In any EEA Member State, this communication is only addressed to and is only directed at qualified investors in that Member State within the meaning of the Prospectus Regulation, i.e., only to investors who can receive the offer without an approved prospectus in such EEA Member State. The expression "Prospectus Regulation" means Regulation 2017/1129 as amended together with any applicable implementing measures in any Member State.
This communication is only being distributed to and is only directed at persons in the United Kingdom that are (i) investment professionals falling within Article 19(5) of the Financial Services and Markets Act 2000 (Financial Promotion) Order 2005, as amended (the "Order") or (ii) high net worth entities, and other persons to whom this announcement may lawfully be communicated, falling within Article 49(2)(a) to (d) of the Order (all such persons together being referred to as "relevant persons"). This communication must not be acted on or relied on by persons who are not relevant persons. Any investment or investment activity to which this communication relates is available only for relevant persons and will be engaged in only with relevant persons. Persons distributing this communication must satisfy themselves that it is lawful to do so.
Matters discussed in this announcement may constitute forward-looking statements. Forward-looking statements are statements that are not historical facts and may be identified by words such as "believe", "expect", "anticipate", "strategy", "intends", "estimate", "will", "may", "continue", "should" and similar expressions. The forward-looking statements in this release are based upon various assumptions, many of which are based, in turn, upon further assumptions. Although the Company believes that these assumptions were reasonable when made, these assumptions are inherently subject to significant known and unknown risks, uncertainties, contingencies and other important factors which are difficult or impossible to predict and are beyond its control.

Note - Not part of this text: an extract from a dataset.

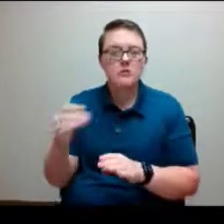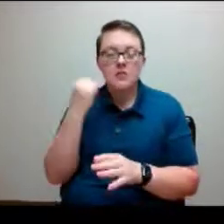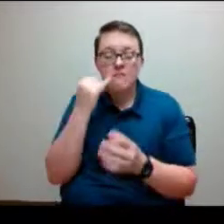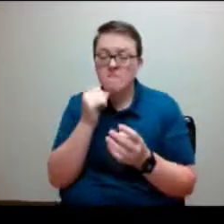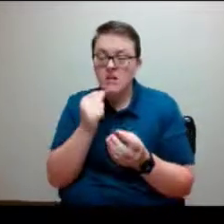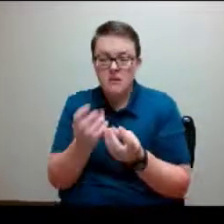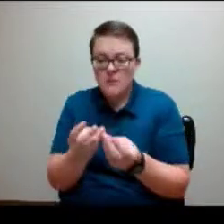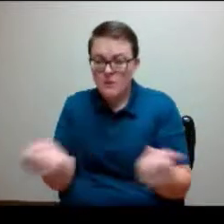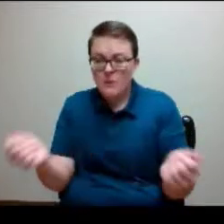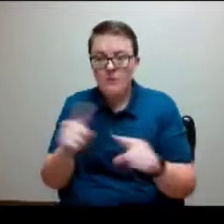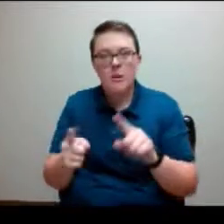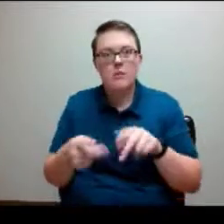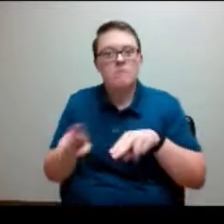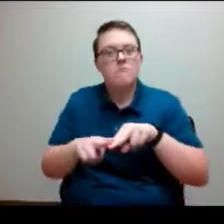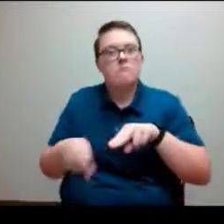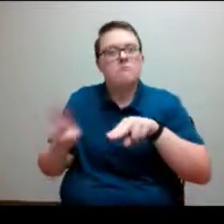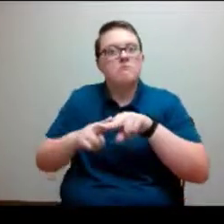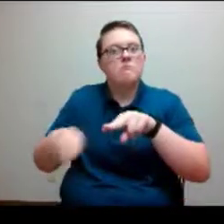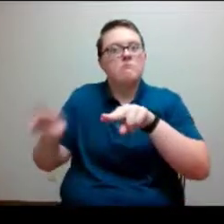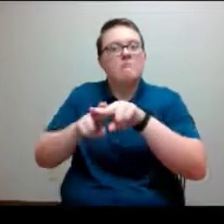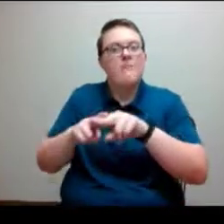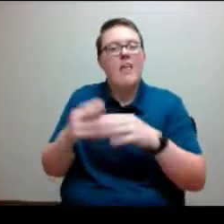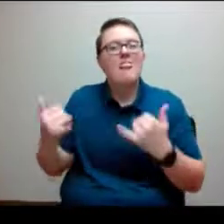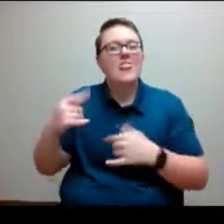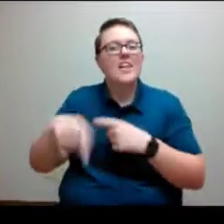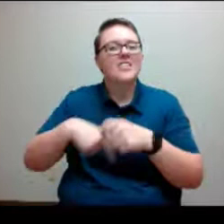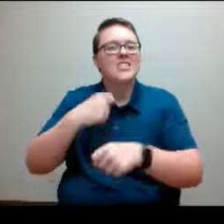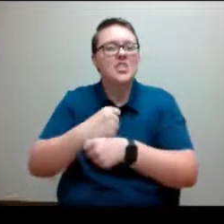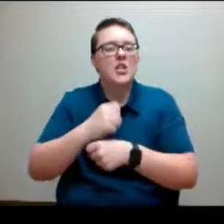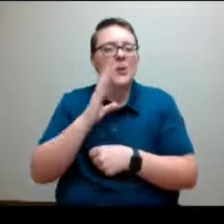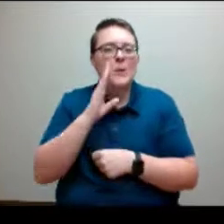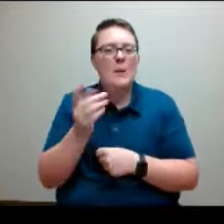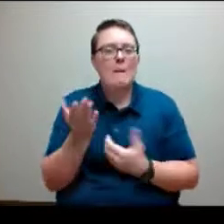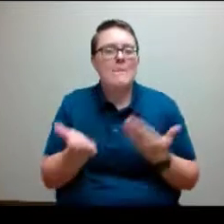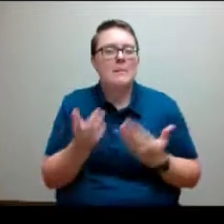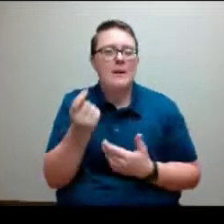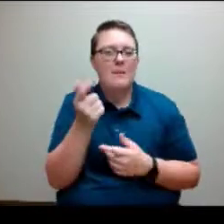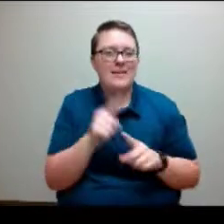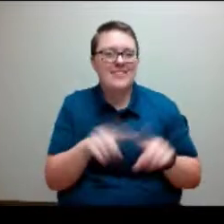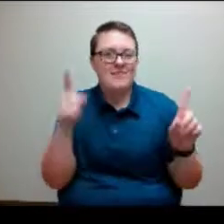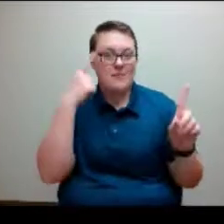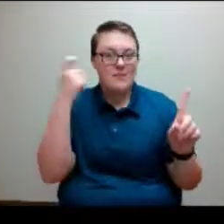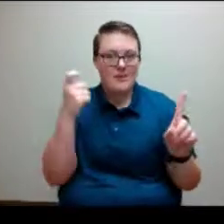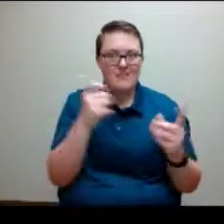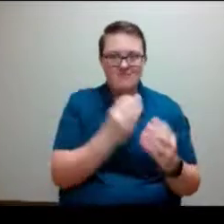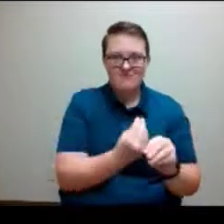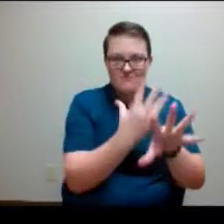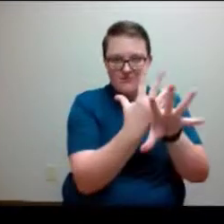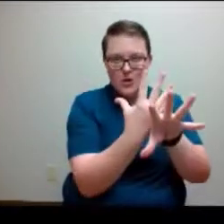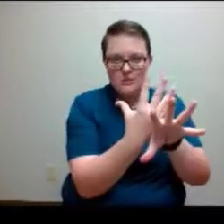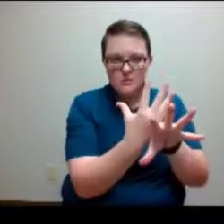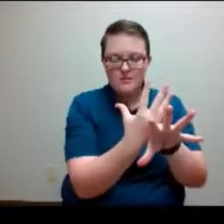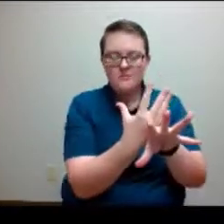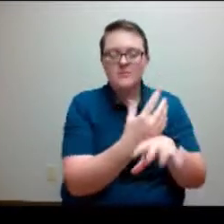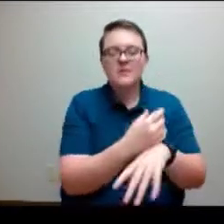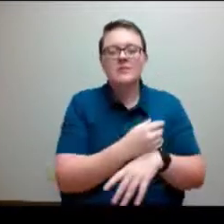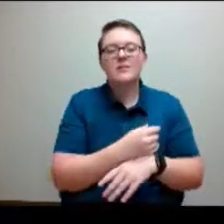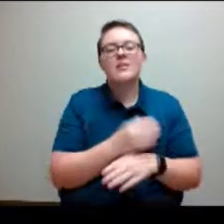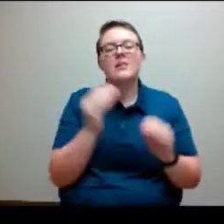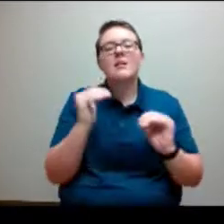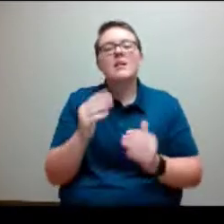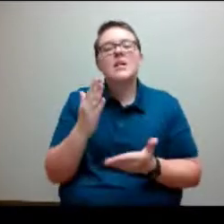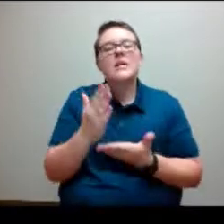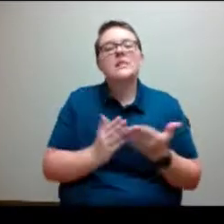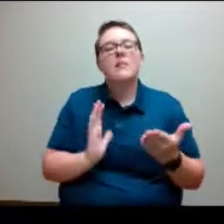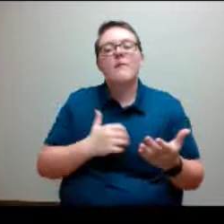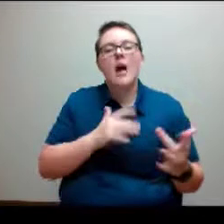displayed this year, though, are definitely just going to be a little different given the virtual context. And then some of our outreach efforts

Actual events may differ significantly from any anticipated development due to a number of factors, including without limitation, changes in investment levels and need for the Company's services, changes in the general economic, political and market conditions in the markets in which the Company operate, the Company's ability to attract, retain and motivate qualified personnel, changes in the Company's ability to engage in commercially acceptable acquisitions and strategic investments, and changes in laws and regulation and the potential impact of legal proceedings and actions. Such risks, uncertainties, contingencies and other important factors could cause actual events to differ materially from the expectations expressed or implied in this release by such forward-looking statements. The Company does not provide any guarantees that the assumptions underlying the forward-looking statements in this announcement are free from errors nor does it accept any responsibility for the future accuracy of the opinions expressed in this announcement or any obligation to update or revise the statements in this announcement to reflect subsequent events. You should not place undue reliance on the forward-looking statements in this announcement. The information, opinions and forward-looking statements contained in this announcement speak only as at its date, and are subject to change without notice. The Company does not undertake any obligation to review, update, confirm, or to release publicly any revisions to any forward-looking statements to reflect events that occur or circumstances that arise in relation to the content of this announcement.